Childress agreed that Larke is fearless. “He doesn’t give up. He’ll talk to anyone about anything at any time and he doesn’t shy away from sharing his thoughts and emotions,” she said, “which makes his films feel honest and authentic.”
In the final scenes of the film, post-Ivies, the camera pans over the empty campus and the litter strewn across the ground. In the camera, Larke ruminates, “What is Ivies? Ivies is escapism, escaping from the paper or project you have to do, escaping from you responsibilities of day-to-day life… It is that one weekend when they can let go for a second.”
But there is no such thing as real escape, he reminds us. “When you drop responsibilities and decide not to be responsible, it doesn’t just go away, someone else has to be responsible,” he says. “When you become irresponsible, that responsibility falls on someone else.”
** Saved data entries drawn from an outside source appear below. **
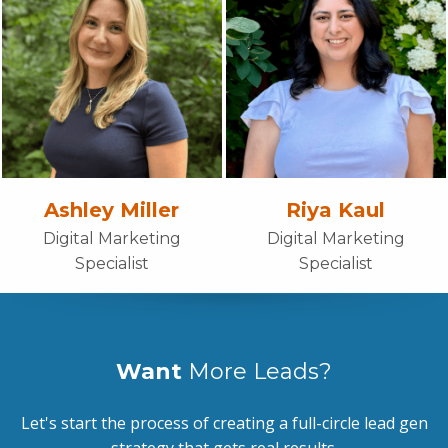
Ashley Miller
Riya Kaul
Digital Marketing
Digital Marketing
Specialist
Specialist
Want
More Leads?
Let's start the process of creating a full-circle lead gen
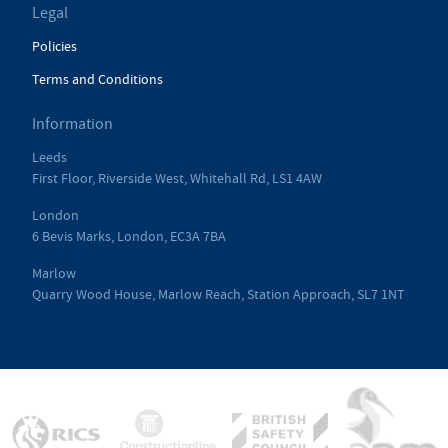
Legal
Policies
Terms and Conditions
Information
Leeds
First Floor, Riverside West, Whitehall Rd, LS1 4AW
London
6 Bevis Marks, London, EC3A 7BA
Marlow
Quarry Wood House, Marlow Reach, Station Approach, SL7 1NT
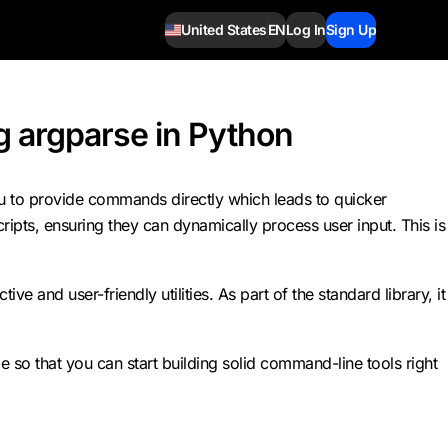
United States
EN
Log In
Sign Up
 argparse in Python
ou to provide commands directly which leads to quicker
ripts, ensuring they can dynamically process user input. This is
and user-friendly utilities. As part of the standard library, it
 so that you can start building solid command-line tools right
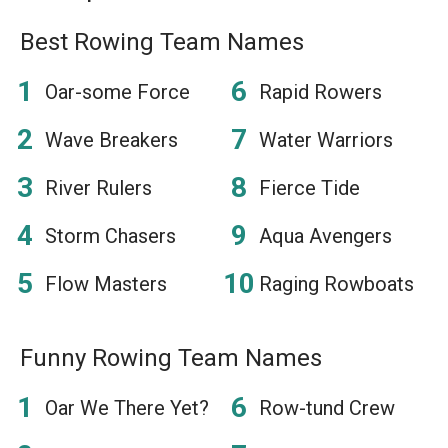
Best Rowing Team Names
Oar-some Force
Rapid Rowers
Wave Breakers
Water Warriors
River Rulers
Fierce Tide
Storm Chasers
Aqua Avengers
Flow Masters
Raging Rowboats
Funny Rowing Team Names
Oar We There Yet?
Row-tund Crew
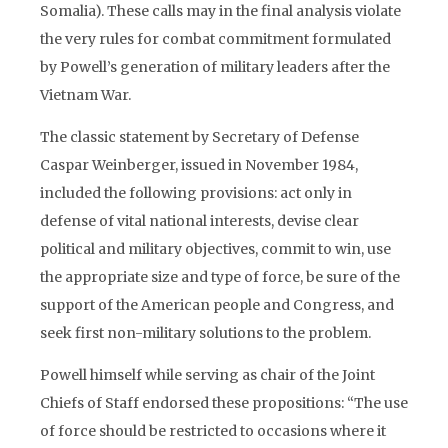
Somalia). These calls may in the final analysis violate
the very rules for combat commitment formulated
by Powell’s generation of military leaders after the
Vietnam War.
The classic statement by Secretary of Defense
Caspar Weinberger, issued in November 1984,
included the following provisions: act only in
defense of vital national interests, devise clear
political and military objectives, commit to win, use
the appropriate size and type of force, be sure of the
support of the American people and Congress, and
seek first non-military solutions to the problem.
Powell himself while serving as chair of the Joint
Chiefs of Staff endorsed these propositions: “The use
of force should be restricted to occasions where it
The movie ends with a mundane scene in a college dorm, showing just how quickly students slip back into their normal routines.
Larke says he’s now looking for jobs to fund his next project. He’s writing a script for a short film set at a college in the south, and he’s also thinking about making a documentary about his father who lives in Englewood, in Chicago, one of “the most violent cities in America,” Larke said. Though his father is “passionate, and the best storyteller I know,” he is stuck, mired in his environment. The film, Larke says, will be about opportunities, which he feels he has had and his father did not.
“I aspire to be an artist,” Larke said, adding, “artists have something to say.”